▼▼▼

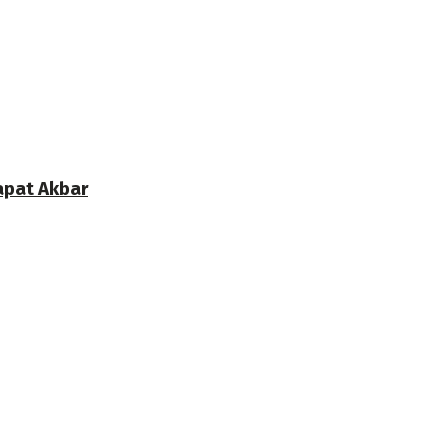
apat Akbar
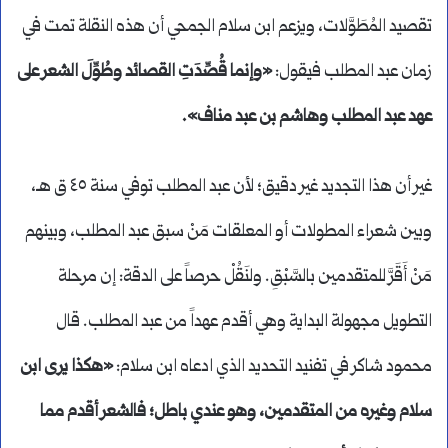
تقصيد المُطَوَّلات، ويزعم ابن سلام الجمحي أن هذه النقلة تمت في
زمان عبد المطلب فيقول:
«وإنما قُصِّدَتِ القصائد وطُوِّلَ الشعر على
عهد عبد المطلب وهاشم بن عبد مناف».
غير أن هذا التجديد غير دقيق؛ لأن عبد المطلب توفي سنة ٤٥ ق هـ،
وبين شعراء المطولات أو المعلقات مَنْ سبق عبد المطلب، وبينهم
مَنْ أَقَرَّ للمتقدمين بالسَّبْقِ. ولنَقُلْ حرصاً على الدقة: إن مرحلة
التطويل مجهولة البداية وهي أقدم عهداً من عبد المطلب. قال
محمود شاكر في تفنيد التحديد الذي ادعاه ابن سلام:
«هكذا يرى ابن
سلام وغيره من المتقدمين، وهو عندي باطل؛ فالشعر أقدم مما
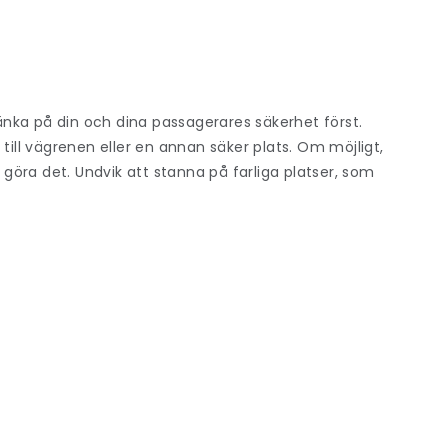
p
nka på din och dina passagerares säkerhet först.
till vägrenen eller en annan säker plats. Om möjligt,
t göra det. Undvik att stanna på farliga platser, som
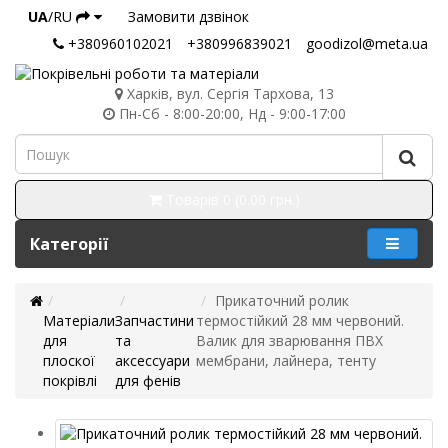
UA
/RU
Замовити дзвінок
+380960102021
+380996839021
goodizol@meta.ua
Харків, вул. Сергія Тархова, 13
Пн-Сб - 8:00-20:00, Нд - 9:00-17:00
Товарів 0 (0.00 грн.)
Категорії
Прикаточний ролик
Матеріали
Запчастини
термостійкий 28 мм червоний.
для
та
Валик для зварювання ПВХ
плоскої
аксессуари
мембрани, лайнера, тенту
покрівлі
для фенів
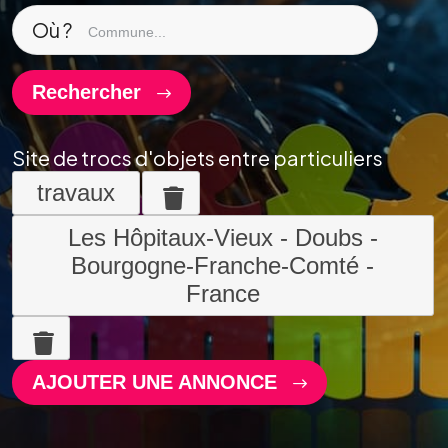
Où ?
Rechercher
Site de trocs d'objets entre particuliers
travaux
Les Hôpitaux-Vieux - Doubs -
Bourgogne-Franche-Comté -
France
AJOUTER UNE ANNONCE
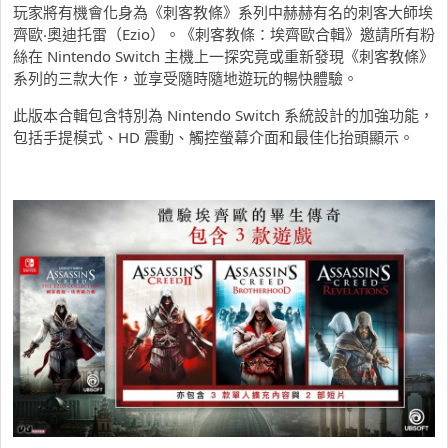
玩家將有機會化身為《刺客教條》系列中赫赫有名的刺客大師埃
齊歐‧奧迪托雷（Ezio）。《刺客教條：埃齊歐合輯》邀請所有粉
絲在 Nintendo Switch 主機上一探究竟或重新發現《刺客教條》
系列的三款大作，並享受隨時隨地遊玩的暢快體驗。
此版本合輯包含特別為 Nintendo Switch 系統設計的加強功能，
包括手提模式、HD 震動、觸控螢幕介面和最佳化抬頭顯示。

▲▲▲

## EXERCISE INSTRUCTIONS
Word for word, return the entries above, but without any pictures.

## SOLUTION TO THIS EXERCISE
apat Akbar
تقصيد المُطَوَّلات، ويزعم ابن سلام الجمحي أن هذه النقلة تمت في
زمان عبد المطلب فيقول:
«وإنما قُصِّدَتِ القصائد وطُوِّلَ الشعر على
عهد عبد المطلب وهاشم بن عبد مناف».
غير أن هذا التجديد غير دقيق؛ لأن عبد المطلب توفي سنة ٤٥ ق هـ،
وبين شعراء المطولات أو المعلقات مَنْ سبق عبد المطلب، وبينهم
مَنْ أَقَرَّ للمتقدمين بالسَّبْقِ. ولنَقُلْ حرصاً على الدقة: إن مرحلة
التطويل مجهولة البداية وهي أقدم عهداً من عبد المطلب. قال
محمود شاكر في تفنيد التحديد الذي ادعاه ابن سلام:
«هكذا يرى ابن
سلام وغيره من المتقدمين، وهو عندي باطل؛ فالشعر أقدم مما
p
nka på din och dina passagerares säkerhet först.
till vägrenen eller en annan säker plats. Om möjligt,
t göra det. Undvik att stanna på farliga platser, som
UA
/RU
Замовити дзвінок
+380960102021
+380996839021
goodizol@meta.ua
Харків, вул. Сергія Тархова, 13
Пн-Сб - 8:00-20:00, Нд - 9:00-17:00
Товарів 0 (0.00 грн.)
Категорії
Прикаточний ролик
Матеріали
Запчастини
термостійкий 28 мм червоний.
для
та
Валик для зварювання ПВХ
плоскої
аксессуари
мембрани, лайнера, тенту
покрівлі
для фенів
Où ?
Rechercher
Site de trocs d'objets entre particuliers
travaux
Les Hôpitaux-Vieux - Doubs -
Bourgogne-Franche-Comté -
France
AJOUTER UNE ANNONCE
玩家將有機會化身為《刺客教條》系列中赫赫有名的刺客大師埃
齊歐‧奧迪托雷（Ezio）。《刺客教條：埃齊歐合輯》邀請所有粉
絲在 Nintendo Switch 主機上一探究竟或重新發現《刺客教條》
系列的三款大作，並享受隨時隨地遊玩的暢快體驗。
此版本合輯包含特別為 Nintendo Switch 系統設計的加強功能，
包括手提模式、HD 震動、觸控螢幕介面和最佳化抬頭顯示。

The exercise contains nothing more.